> _Exercise description_
Render every line in the records below as a Markdown table with two columns, Number and Line, skipping blank lines.

> _Exercise data_

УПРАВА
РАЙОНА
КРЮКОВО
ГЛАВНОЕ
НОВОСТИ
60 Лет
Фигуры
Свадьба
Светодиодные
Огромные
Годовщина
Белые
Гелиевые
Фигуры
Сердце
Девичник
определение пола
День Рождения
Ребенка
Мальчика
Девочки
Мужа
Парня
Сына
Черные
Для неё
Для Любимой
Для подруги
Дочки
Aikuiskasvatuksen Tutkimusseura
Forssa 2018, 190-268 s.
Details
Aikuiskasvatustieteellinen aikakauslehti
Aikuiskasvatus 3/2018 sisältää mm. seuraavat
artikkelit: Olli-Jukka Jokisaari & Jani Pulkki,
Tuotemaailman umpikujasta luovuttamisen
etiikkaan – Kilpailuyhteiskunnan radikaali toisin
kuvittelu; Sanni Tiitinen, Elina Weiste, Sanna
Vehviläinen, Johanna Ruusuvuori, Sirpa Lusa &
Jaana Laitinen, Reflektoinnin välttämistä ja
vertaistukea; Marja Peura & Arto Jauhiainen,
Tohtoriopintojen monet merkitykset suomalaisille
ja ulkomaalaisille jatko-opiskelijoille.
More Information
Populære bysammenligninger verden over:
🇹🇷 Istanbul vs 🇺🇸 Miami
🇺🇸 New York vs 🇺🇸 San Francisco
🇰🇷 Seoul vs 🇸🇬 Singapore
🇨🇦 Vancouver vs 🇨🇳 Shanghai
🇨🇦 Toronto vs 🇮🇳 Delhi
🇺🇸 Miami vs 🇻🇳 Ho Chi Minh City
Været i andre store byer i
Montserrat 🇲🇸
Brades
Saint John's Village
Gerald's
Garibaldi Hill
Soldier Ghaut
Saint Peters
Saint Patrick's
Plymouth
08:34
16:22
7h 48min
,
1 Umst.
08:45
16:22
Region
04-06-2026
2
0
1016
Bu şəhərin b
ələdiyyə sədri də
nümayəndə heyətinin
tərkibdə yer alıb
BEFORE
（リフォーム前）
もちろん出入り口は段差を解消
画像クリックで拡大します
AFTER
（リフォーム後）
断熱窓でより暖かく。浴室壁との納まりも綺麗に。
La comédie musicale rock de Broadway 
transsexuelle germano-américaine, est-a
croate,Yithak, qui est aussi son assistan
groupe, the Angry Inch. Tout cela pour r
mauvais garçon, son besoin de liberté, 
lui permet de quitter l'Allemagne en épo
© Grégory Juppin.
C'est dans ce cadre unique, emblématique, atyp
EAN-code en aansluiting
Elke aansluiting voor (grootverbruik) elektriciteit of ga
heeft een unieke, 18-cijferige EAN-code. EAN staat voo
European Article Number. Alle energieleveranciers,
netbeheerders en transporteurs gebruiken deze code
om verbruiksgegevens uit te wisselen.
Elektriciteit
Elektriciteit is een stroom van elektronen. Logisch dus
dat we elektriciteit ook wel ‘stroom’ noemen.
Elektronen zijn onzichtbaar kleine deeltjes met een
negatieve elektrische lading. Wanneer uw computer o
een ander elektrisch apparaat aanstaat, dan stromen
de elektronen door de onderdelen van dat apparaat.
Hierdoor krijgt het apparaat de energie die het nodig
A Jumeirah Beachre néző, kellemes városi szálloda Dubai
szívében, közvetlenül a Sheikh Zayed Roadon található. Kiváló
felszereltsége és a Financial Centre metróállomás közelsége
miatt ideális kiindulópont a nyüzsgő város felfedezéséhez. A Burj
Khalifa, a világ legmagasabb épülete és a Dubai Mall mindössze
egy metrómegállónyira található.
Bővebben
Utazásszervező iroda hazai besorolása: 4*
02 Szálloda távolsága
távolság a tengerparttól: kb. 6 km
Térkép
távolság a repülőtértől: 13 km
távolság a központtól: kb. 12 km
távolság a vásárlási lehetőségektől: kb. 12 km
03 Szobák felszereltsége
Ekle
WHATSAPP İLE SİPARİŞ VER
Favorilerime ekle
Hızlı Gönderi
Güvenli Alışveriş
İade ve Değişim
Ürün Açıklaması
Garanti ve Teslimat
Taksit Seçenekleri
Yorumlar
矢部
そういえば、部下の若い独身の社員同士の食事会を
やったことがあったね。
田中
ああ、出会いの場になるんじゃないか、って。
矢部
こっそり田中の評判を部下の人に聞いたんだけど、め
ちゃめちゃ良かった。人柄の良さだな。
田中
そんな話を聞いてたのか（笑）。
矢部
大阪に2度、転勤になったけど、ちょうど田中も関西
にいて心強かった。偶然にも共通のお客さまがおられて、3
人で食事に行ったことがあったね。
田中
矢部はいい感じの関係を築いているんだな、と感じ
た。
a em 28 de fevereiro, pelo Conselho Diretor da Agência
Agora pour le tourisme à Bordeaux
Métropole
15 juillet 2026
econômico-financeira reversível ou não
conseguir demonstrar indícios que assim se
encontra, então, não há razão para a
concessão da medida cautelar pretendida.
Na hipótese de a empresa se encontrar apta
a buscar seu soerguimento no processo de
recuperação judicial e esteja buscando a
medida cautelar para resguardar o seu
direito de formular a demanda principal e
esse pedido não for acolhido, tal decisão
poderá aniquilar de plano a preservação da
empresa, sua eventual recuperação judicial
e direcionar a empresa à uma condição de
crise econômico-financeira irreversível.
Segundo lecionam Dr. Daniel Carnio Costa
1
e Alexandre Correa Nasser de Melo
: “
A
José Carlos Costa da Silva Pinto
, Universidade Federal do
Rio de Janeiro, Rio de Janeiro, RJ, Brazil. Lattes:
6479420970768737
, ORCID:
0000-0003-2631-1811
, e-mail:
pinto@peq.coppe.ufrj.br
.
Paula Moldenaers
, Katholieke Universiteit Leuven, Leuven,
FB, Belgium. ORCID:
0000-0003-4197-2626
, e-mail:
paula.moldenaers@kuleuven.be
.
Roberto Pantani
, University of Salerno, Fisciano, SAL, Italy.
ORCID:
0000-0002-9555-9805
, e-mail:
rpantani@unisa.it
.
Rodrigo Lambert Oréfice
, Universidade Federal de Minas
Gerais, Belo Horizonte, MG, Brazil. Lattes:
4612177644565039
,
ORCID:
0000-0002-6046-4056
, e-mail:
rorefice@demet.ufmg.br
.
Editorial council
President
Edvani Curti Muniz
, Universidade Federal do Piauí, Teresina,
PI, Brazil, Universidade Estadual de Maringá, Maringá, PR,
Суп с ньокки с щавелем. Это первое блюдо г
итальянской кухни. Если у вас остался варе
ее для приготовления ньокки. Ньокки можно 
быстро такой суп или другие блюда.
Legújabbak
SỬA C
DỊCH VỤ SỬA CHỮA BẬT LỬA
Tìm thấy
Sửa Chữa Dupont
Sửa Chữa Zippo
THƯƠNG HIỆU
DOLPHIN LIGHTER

> _Finished exercise_
| Number | Line |
|---|---|
| 1 | УПРАВА |
| 2 | РАЙОНА |
| 3 | КРЮКОВО |
| 4 | ГЛАВНОЕ |
| 5 | НОВОСТИ |
| 6 | 60 Лет |
| 7 | Фигуры |
| 8 | Свадьба |
| 9 | Светодиодные |
| 10 | Огромные |
| 11 | Годовщина |
| 12 | Белые |
| 13 | Гелиевые |
| 14 | Фигуры |
| 15 | Сердце |
| 16 | Девичник |
| 17 | определение пола |
| 18 | День Рождения |
| 19 | Ребенка |
| 20 | Мальчика |
| 21 | Девочки |
| 22 | Мужа |
| 23 | Парня |
| 24 | Сына |
| 25 | Черные |
| 26 | Для неё |
| 27 | Для Любимой |
| 28 | Для подруги |
| 29 | Дочки |
| 30 | Aikuiskasvatuksen Tutkimusseura |
| 31 | Forssa 2018, 190-268 s. |
| 32 | Details |
| 33 | Aikuiskasvatustieteellinen aikakauslehti |
| 34 | Aikuiskasvatus 3/2018 sisältää mm. seuraavat |
| 35 | artikkelit: Olli-Jukka Jokisaari & Jani Pulkki, |
| 36 | Tuotemaailman umpikujasta luovuttamisen |
| 37 | etiikkaan – Kilpailuyhteiskunnan radikaali toisin |
| 38 | kuvittelu; Sanni Tiitinen, Elina Weiste, Sanna |
| 39 | Vehviläinen, Johanna Ruusuvuori, Sirpa Lusa & |
| 40 | Jaana Laitinen, Reflektoinnin välttämistä ja |
| 41 | vertaistukea; Marja Peura & Arto Jauhiainen, |
| 42 | Tohtoriopintojen monet merkitykset suomalaisille |
| 43 | ja ulkomaalaisille jatko-opiskelijoille. |
| 44 | More Information |
| 45 | Populære bysammenligninger verden over: |
| 46 | 🇹🇷 Istanbul vs 🇺🇸 Miami |
| 47 | 🇺🇸 New York vs 🇺🇸 San Francisco |
| 48 | 🇰🇷 Seoul vs 🇸🇬 Singapore |
| 49 | 🇨🇦 Vancouver vs 🇨🇳 Shanghai |
| 50 | 🇨🇦 Toronto vs 🇮🇳 Delhi |
| 51 | 🇺🇸 Miami vs 🇻🇳 Ho Chi Minh City |
| 52 | Været i andre store byer i |
| 53 | Montserrat 🇲🇸 |
| 54 | Brades |
| 55 | Saint John's Village |
| 56 | Gerald's |
| 57 | Garibaldi Hill |
| 58 | Soldier Ghaut |
| 59 | Saint Peters |
| 60 | Saint Patrick's |
| 61 | Plymouth |
| 62 | 08:34 |
| 63 | 16:22 |
| 64 | 7h 48min |
| 65 | , |
| 66 | 1 Umst. |
| 67 | 08:45 |
| 68 | 16:22 |
| 69 | Region |
| 70 | 04-06-2026 |
| 71 | 2 |
| 72 | 0 |
| 73 | 1016 |
| 74 | Bu şəhərin b |
| 75 | ələdiyyə sədri də |
| 76 | nümayəndə heyətinin |
| 77 | tərkibdə yer alıb |
| 78 | BEFORE |
| 79 | （リフォーム前） |
| 80 | もちろん出入り口は段差を解消 |
| 81 | 画像クリックで拡大します |
| 82 | AFTER |
| 83 | （リフォーム後） |
| 84 | 断熱窓でより暖かく。浴室壁との納まりも綺麗に。 |
| 85 | La comédie musicale rock de Broadway  |
| 86 | transsexuelle germano-américaine, est-a |
| 87 | croate,Yithak, qui est aussi son assistan |
| 88 | groupe, the Angry Inch. Tout cela pour r |
| 89 | mauvais garçon, son besoin de liberté,  |
| 90 | lui permet de quitter l'Allemagne en épo |
| 91 | © Grégory Juppin. |
| 92 | C'est dans ce cadre unique, emblématique, atyp |
| 93 | EAN-code en aansluiting |
| 94 | Elke aansluiting voor (grootverbruik) elektriciteit of ga |
| 95 | heeft een unieke, 18-cijferige EAN-code. EAN staat voo |
| 96 | European Article Number. Alle energieleveranciers, |
| 97 | netbeheerders en transporteurs gebruiken deze code |
| 98 | om verbruiksgegevens uit te wisselen. |
| 99 | Elektriciteit |
| 100 | Elektriciteit is een stroom van elektronen. Logisch dus |
| 101 | dat we elektriciteit ook wel ‘stroom’ noemen. |
| 102 | Elektronen zijn onzichtbaar kleine deeltjes met een |
| 103 | negatieve elektrische lading. Wanneer uw computer o |
| 104 | een ander elektrisch apparaat aanstaat, dan stromen |
| 105 | de elektronen door de onderdelen van dat apparaat. |
| 106 | Hierdoor krijgt het apparaat de energie die het nodig |
| 107 | A Jumeirah Beachre néző, kellemes városi szálloda Dubai |
| 108 | szívében, közvetlenül a Sheikh Zayed Roadon található. Kiváló |
| 109 | felszereltsége és a Financial Centre metróállomás közelsége |
| 110 | miatt ideális kiindulópont a nyüzsgő város felfedezéséhez. A Burj |
| 111 | Khalifa, a világ legmagasabb épülete és a Dubai Mall mindössze |
| 112 | egy metrómegállónyira található. |
| 113 | Bővebben |
| 114 | Utazásszervező iroda hazai besorolása: 4* |
| 115 | 02 Szálloda távolsága |
| 116 | távolság a tengerparttól: kb. 6 km |
| 117 | Térkép |
| 118 | távolság a repülőtértől: 13 km |
| 119 | távolság a központtól: kb. 12 km |
| 120 | távolság a vásárlási lehetőségektől: kb. 12 km |
| 121 | 03 Szobák felszereltsége |
| 122 | Ekle |
| 123 | WHATSAPP İLE SİPARİŞ VER |
| 124 | Favorilerime ekle |
| 125 | Hızlı Gönderi |
| 126 | Güvenli Alışveriş |
| 127 | İade ve Değişim |
| 128 | Ürün Açıklaması |
| 129 | Garanti ve Teslimat |
| 130 | Taksit Seçenekleri |
| 131 | Yorumlar |
| 132 | 矢部 |
| 133 | そういえば、部下の若い独身の社員同士の食事会を |
| 134 | やったことがあったね。 |
| 135 | 田中 |
| 136 | ああ、出会いの場になるんじゃないか、って。 |
| 137 | 矢部 |
| 138 | こっそり田中の評判を部下の人に聞いたんだけど、め |
| 139 | ちゃめちゃ良かった。人柄の良さだな。 |
| 140 | 田中 |
| 141 | そんな話を聞いてたのか（笑）。 |
| 142 | 矢部 |
| 143 | 大阪に2度、転勤になったけど、ちょうど田中も関西 |
| 144 | にいて心強かった。偶然にも共通のお客さまがおられて、3 |
| 145 | 人で食事に行ったことがあったね。 |
| 146 | 田中 |
| 147 | 矢部はいい感じの関係を築いているんだな、と感じ |
| 148 | た。 |
| 149 | a em 28 de fevereiro, pelo Conselho Diretor da Agência |
| 150 | Agora pour le tourisme à Bordeaux |
| 151 | Métropole |
| 152 | 15 juillet 2026 |
| 153 | econômico-financeira reversível ou não |
| 154 | conseguir demonstrar indícios que assim se |
| 155 | encontra, então, não há razão para a |
| 156 | concessão da medida cautelar pretendida. |
| 157 | Na hipótese de a empresa se encontrar apta |
| 158 | a buscar seu soerguimento no processo de |
| 159 | recuperação judicial e esteja buscando a |
| 160 | medida cautelar para resguardar o seu |
| 161 | direito de formular a demanda principal e |
| 162 | esse pedido não for acolhido, tal decisão |
| 163 | poderá aniquilar de plano a preservação da |
| 164 | empresa, sua eventual recuperação judicial |
| 165 | e direcionar a empresa à uma condição de |
| 166 | crise econômico-financeira irreversível. |
| 167 | Segundo lecionam Dr. Daniel Carnio Costa |
| 168 | 1 |
| 169 | e Alexandre Correa Nasser de Melo |
| 170 | : “ |
| 171 | A |
| 172 | José Carlos Costa da Silva Pinto |
| 173 | , Universidade Federal do |
| 174 | Rio de Janeiro, Rio de Janeiro, RJ, Brazil. Lattes: |
| 175 | 6479420970768737 |
| 176 | , ORCID: |
| 177 | 0000-0003-2631-1811 |
| 178 | , e-mail: |
| 179 | pinto@peq.coppe.ufrj.br |
| 180 | . |
| 181 | Paula Moldenaers |
| 182 | , Katholieke Universiteit Leuven, Leuven, |
| 183 | FB, Belgium. ORCID: |
| 184 | 0000-0003-4197-2626 |
| 185 | , e-mail: |
| 186 | paula.moldenaers@kuleuven.be |
| 187 | . |
| 188 | Roberto Pantani |
| 189 | , University of Salerno, Fisciano, SAL, Italy. |
| 190 | ORCID: |
| 191 | 0000-0002-9555-9805 |
| 192 | , e-mail: |
| 193 | rpantani@unisa.it |
| 194 | . |
| 195 | Rodrigo Lambert Oréfice |
| 196 | , Universidade Federal de Minas |
| 197 | Gerais, Belo Horizonte, MG, Brazil. Lattes: |
| 198 | 4612177644565039 |
| 199 | , |
| 200 | ORCID: |
| 201 | 0000-0002-6046-4056 |
| 202 | , e-mail: |
| 203 | rorefice@demet.ufmg.br |
| 204 | . |
| 205 | Editorial council |
| 206 | President |
| 207 | Edvani Curti Muniz |
| 208 | , Universidade Federal do Piauí, Teresina, |
| 209 | PI, Brazil, Universidade Estadual de Maringá, Maringá, PR, |
| 210 | Суп с ньокки с щавелем. Это первое блюдо г |
| 211 | итальянской кухни. Если у вас остался варе |
| 212 | ее для приготовления ньокки. Ньокки можно  |
| 213 | быстро такой суп или другие блюда. |
| 214 | Legújabbak |
| 215 | SỬA C |
| 216 | DỊCH VỤ SỬA CHỮA BẬT LỬA |
| 217 | Tìm thấy |
| 218 | Sửa Chữa Dupont |
| 219 | Sửa Chữa Zippo |
| 220 | THƯƠNG HIỆU |
| 221 | DOLPHIN LIGHTER |